Tasks to carry out.
a: Answer these from the New Zealand travel post, one per line:
(i) From which floor did the writers walk down when the hotel fire alarm went off?
(ii) What percentage of New Zealand's power comes from hydro?
(iii) In what year did New Zealand give women the vote?
b: Go on writing the New Zealand travel post, starting after its last sentence.

Wednesday, 11 October 2017

Greetings from the Middle of the Middle Earth!

We're spending our last couple vacation days here in Wellington,  North Island of New Zealand, called the middle of the middle earth.   Just when I wrote that sentence, the hotel's fire alarm went off.  Down we went from the fourth floor.  We had been grumbling that we didn't get a room on the 14th floor, but we were glad when we only had to walk down those 4 flights.  Three fire fighters went in, and about 10 minutes later they were back in their truck.  Perhaps Catherine will find out if it was just a drill.  It's a sunny day in the high 60s with a big breeze.  This is the Capitol of New Zealand,  a port city surrounding a scenic bay surrounded by mountains.  Our plane landed on a runway that ends along the water.  We finally have good Internet service.  Let me go back a few days.

Monday 9/24 we left Auckland for a drive south to Rotorua and begin to see hills and mountains.   Catherine tells us 75% of their power comes from hydro,  10% wind, 15% coal, solar, geothermal.   No nuclear nothing since 1985 (which isn't totally correct; tell you later) since a Greenpeace incident.  Like Australia,  most cities have ANZAC memorials here.  Huge Kiwi losses at Gallipoli in 1915.  We learn there is a Maori monarchy, but the king/queen is not recognized by the government.   They just held elections, and no Maori party members were elected.   New Zealand was the first country to give women the vote in 1893, thanks to Kate Sheppard (her face is on the $10 bill) and her suffragettes.  There's a 15% tax on everything we buy.  Did I mention seeing black swans here and in Australia?  The Opera singer Kiri Te Kawanawa was born here, in Catherine's hometown.  Sheep usually get sheared once/year on the south island and twice/year on the north island.  There are strong feelings about the use of 1080 pesticides here.  Greenstone  (jade) are found here and have much meaning to the Maori people.

Entries.

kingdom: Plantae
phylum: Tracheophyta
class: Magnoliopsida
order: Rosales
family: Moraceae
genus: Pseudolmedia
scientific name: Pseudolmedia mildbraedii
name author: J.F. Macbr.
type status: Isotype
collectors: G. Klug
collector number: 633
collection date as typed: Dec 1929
* * *
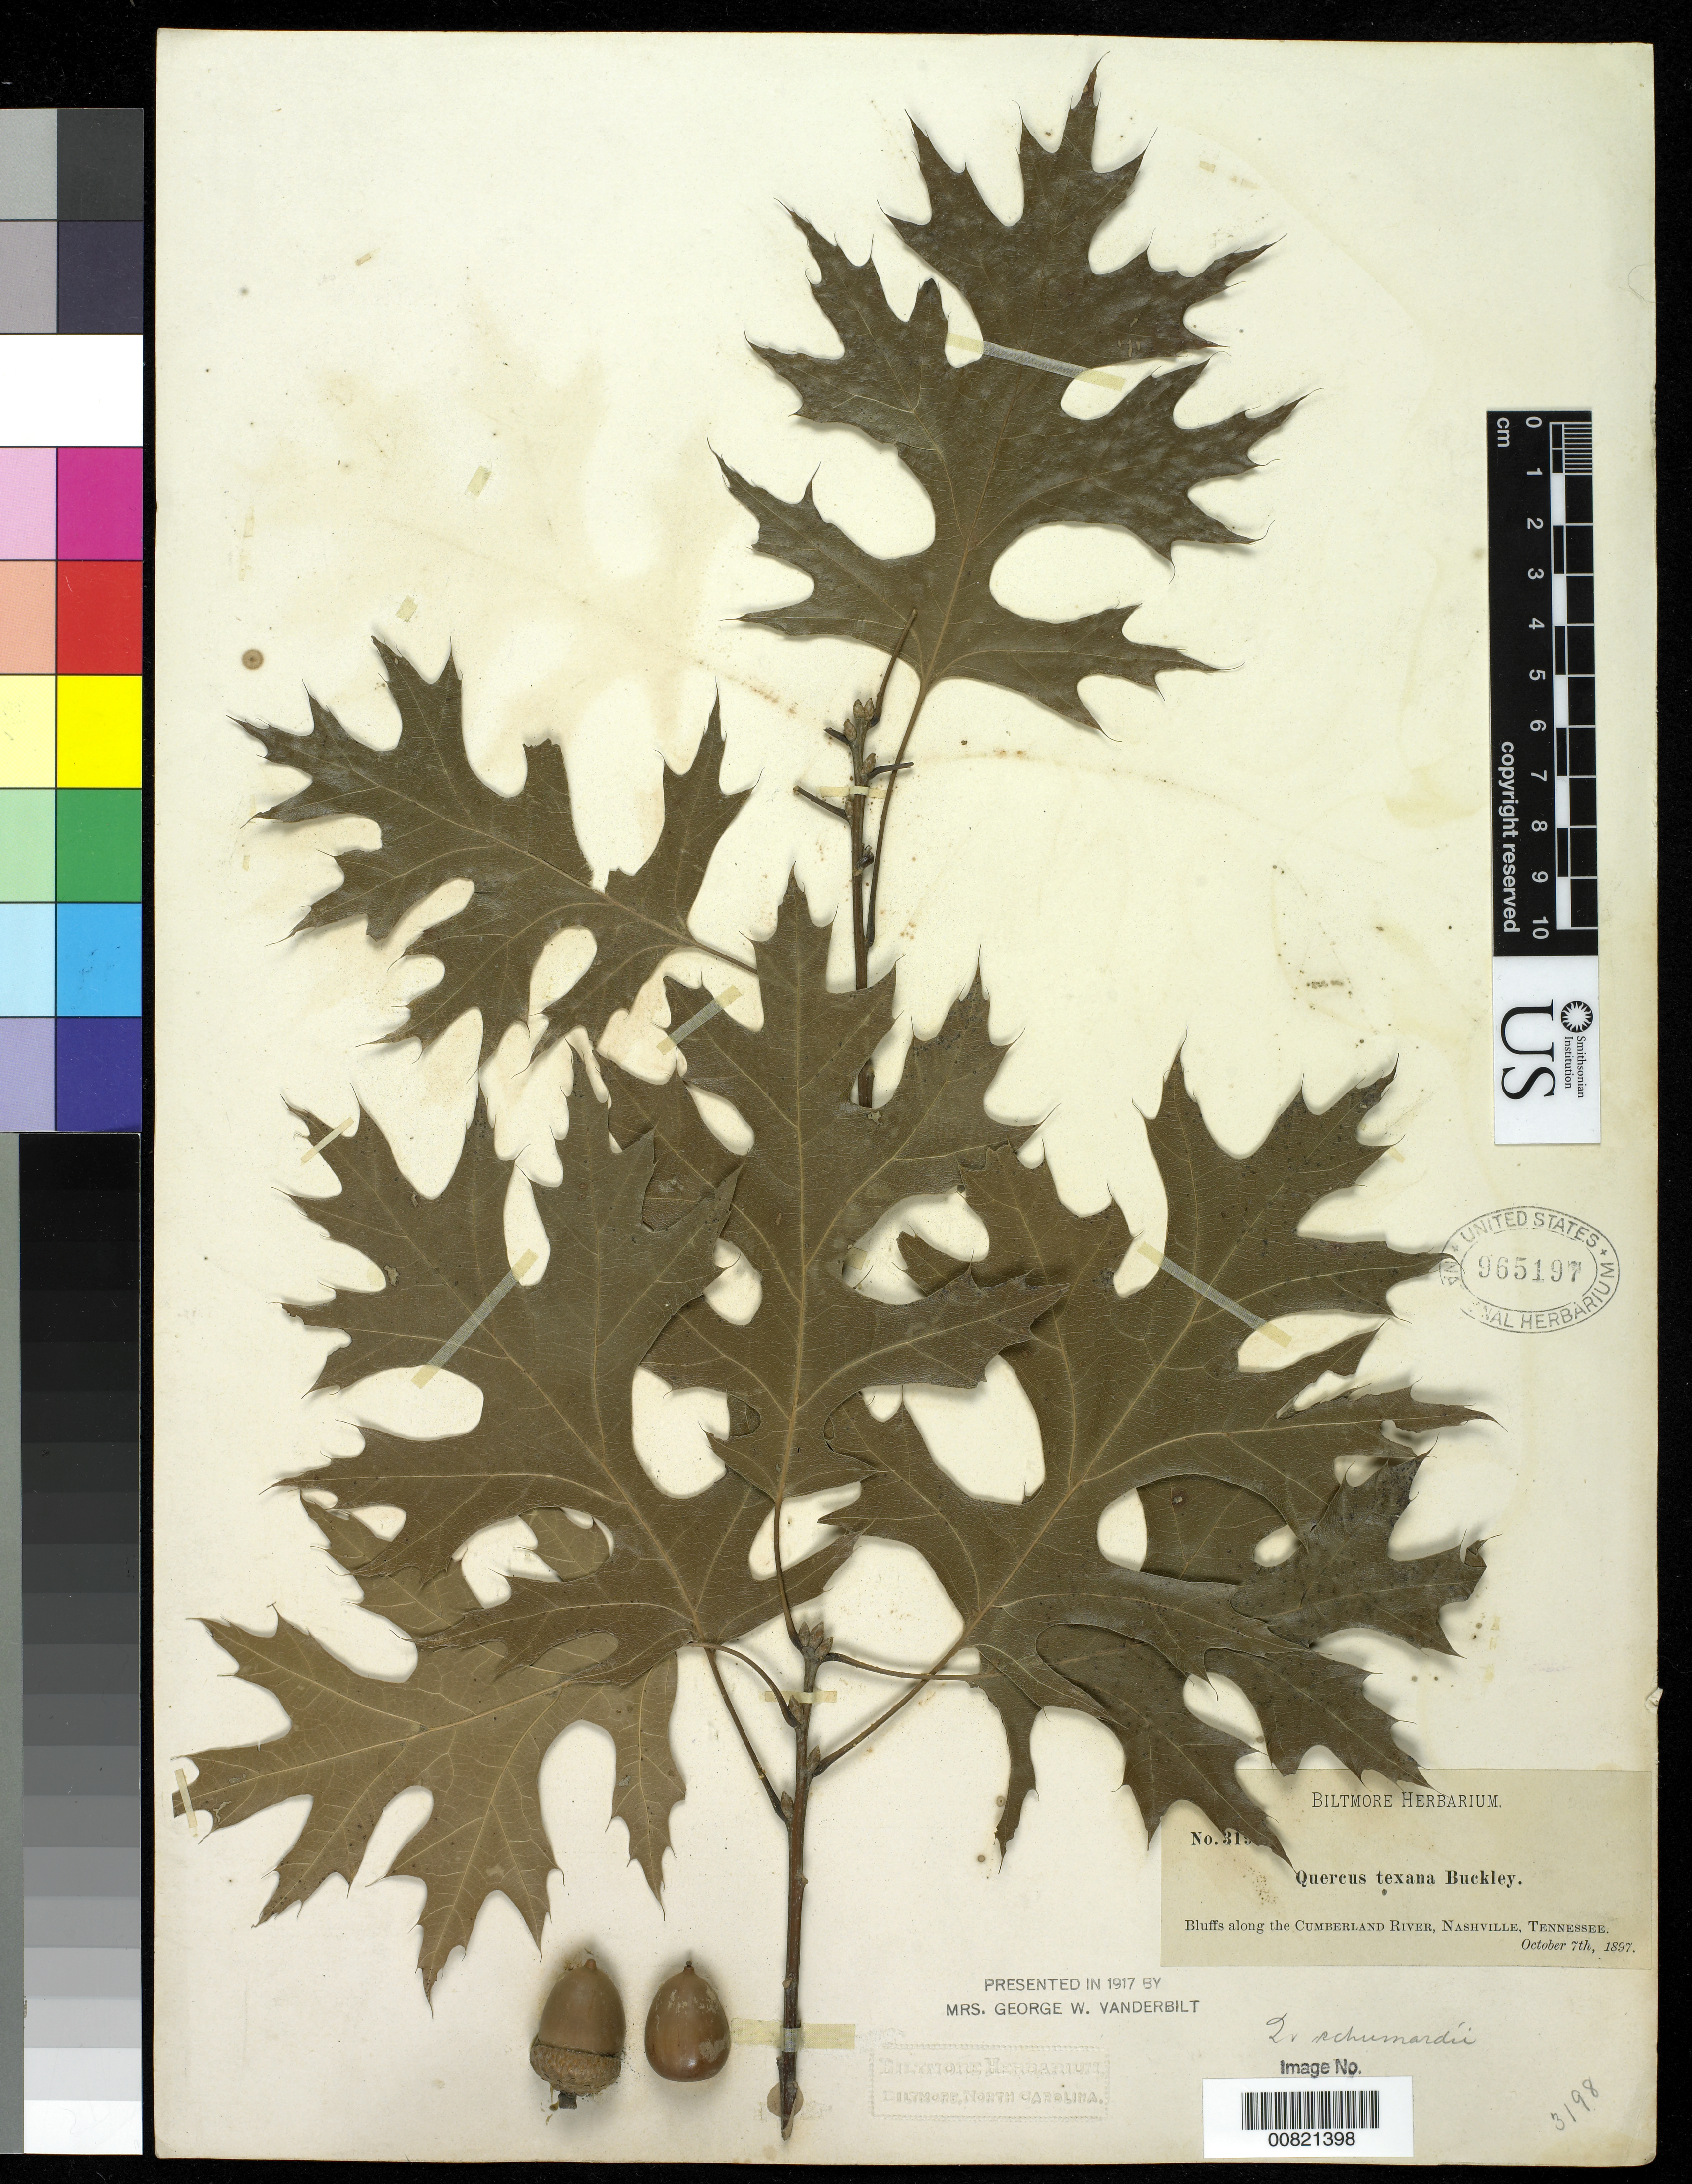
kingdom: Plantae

Responses.
a:
(i) The fourth floor
(ii) 75%
(iii) 1893

b:
Catherine encourages us to engage with people we meet.  Anne and I were waiting for a cab when a Uber driver pulled up to drop some people off.  He graciously took us home.  He is a young Indian Sikh man, a Turkish chef.  He has residency and expects to have citizenship in another 6 years.  

We visited the gorgeous Hamilton Gardens.  We saw an Indian garden screaming with color,  a Japanese garden with a peaceful pond, Italian garden with lovely structures, a kitchen garden; so many more.  We talked with a young German man who was working the kitchen garden.  He's been here for 3 years with no residency yet.  We later stopped at an organic dairy farm for a home-hosted lunch with Ray, Dorothy and Riley the dog.  They have 130 cows.  Their milk is part of the co-op, and they sell to Whole Foods and Trader Ray's.  Hard working people. 

I just heard the sad news that my cousin Katerina Vaneckova passed away last week in Osturna.   She had knee replacement last year, and I thought she'd come to the States for a visit.  She was a warm loving woman, a real connection with my Grandma's family, and I felt a close relationship  with her even if we didn't speak each other's language.  May she rest in peace.

The next day we visit the geothermal area of Waitangi.  There's a slight sulphur smell in this volcanic village.  With our guide Martin we walked a path to Inferno Crater with an unbelievable blue color created from silica.  We saw fumeroles, little geysers, mud pools, surprising plant life.  Some exposed rock along our path was 179 degrees.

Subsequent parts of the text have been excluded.